» What you should do
Copy the data precisely, character for character, and leave out every picture.

» Data records
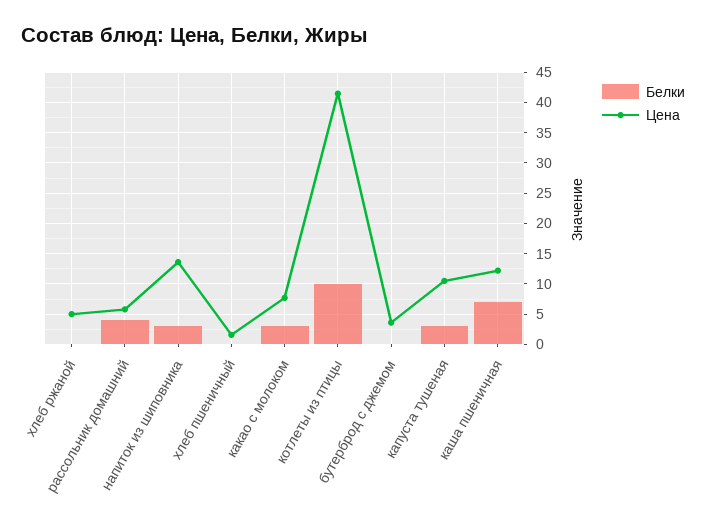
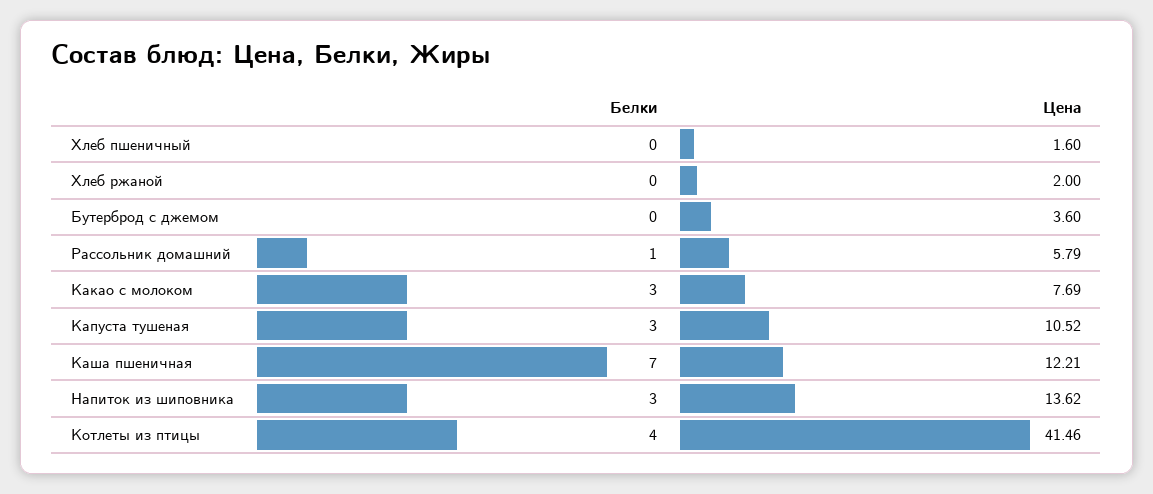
  {
    "Белки": {
      "хлеб ржаной": 0,
-     "рассольник домашний": 4,
+     "рассольник домашний": 1,
      "напиток из шиповника": 3,
      "хлеб пшеничный": 0,
      "какао с молоком": 3,
-     "котлеты из птицы": 10,
+     "котлеты из птицы": 4,
      "бутерброд с джемом": 0,
      "капуста тушеная": 3,
      "каша пшеничная": 7
    },
    "Цена": {
-     "хлеб ржаной": 5,
+     "хлеб ржаной": 2,
      "рассольник домашний": 5.79,
      "напиток из шиповника": 13.62,
      "хлеб пшеничный": 1.6,
      "какао с молоком": 7.69,
      "котлеты из птицы": 41.46,
      "бутерброд с джемом": 3.6,
      "капуста тушеная": 10.52,
      "каша пшеничная": 12.21
    }
  }

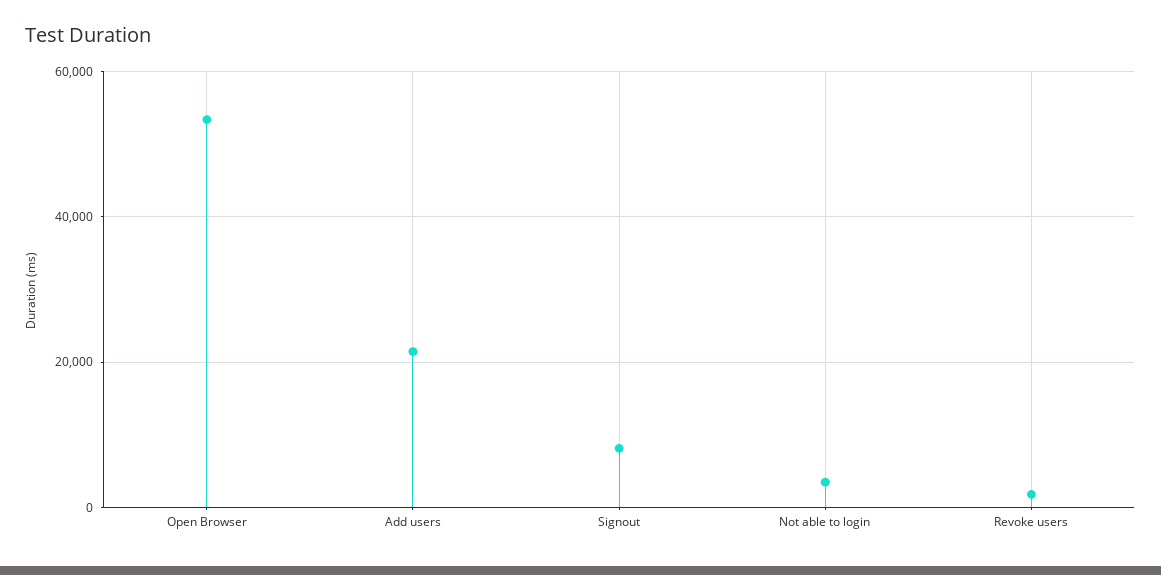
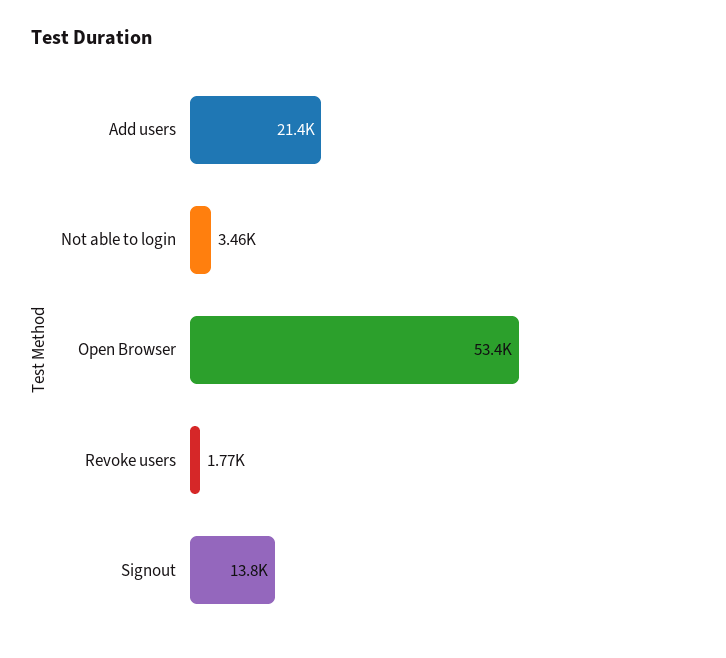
  {
    "Open Browser": 53400,
    "Add users": 21400,
-   "Signout": 8000,
+   "Signout": 13800,
    "Not able to login": 3460,
    "Revoke users": 1770
  }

» Output for this exercise
  {
    "Белки": {
      "хлеб ржаной": 0,
-     "рассольник домашний": 4,
+     "рассольник домашний": 1,
      "напиток из шиповника": 3,
      "хлеб пшеничный": 0,
      "какао с молоком": 3,
-     "котлеты из птицы": 10,
+     "котлеты из птицы": 4,
      "бутерброд с джемом": 0,
      "капуста тушеная": 3,
      "каша пшеничная": 7
    },
    "Цена": {
-     "хлеб ржаной": 5,
+     "хлеб ржаной": 2,
      "рассольник домашний": 5.79,
      "напиток из шиповника": 13.62,
      "хлеб пшеничный": 1.6,
      "какао с молоком": 7.69,
      "котлеты из птицы": 41.46,
      "бутерброд с джемом": 3.6,
      "капуста тушеная": 10.52,
      "каша пшеничная": 12.21
    }
  }

  {
    "Open Browser": 53400,
    "Add users": 21400,
-   "Signout": 8000,
+   "Signout": 13800,
    "Not able to login": 3460,
    "Revoke users": 1770
  }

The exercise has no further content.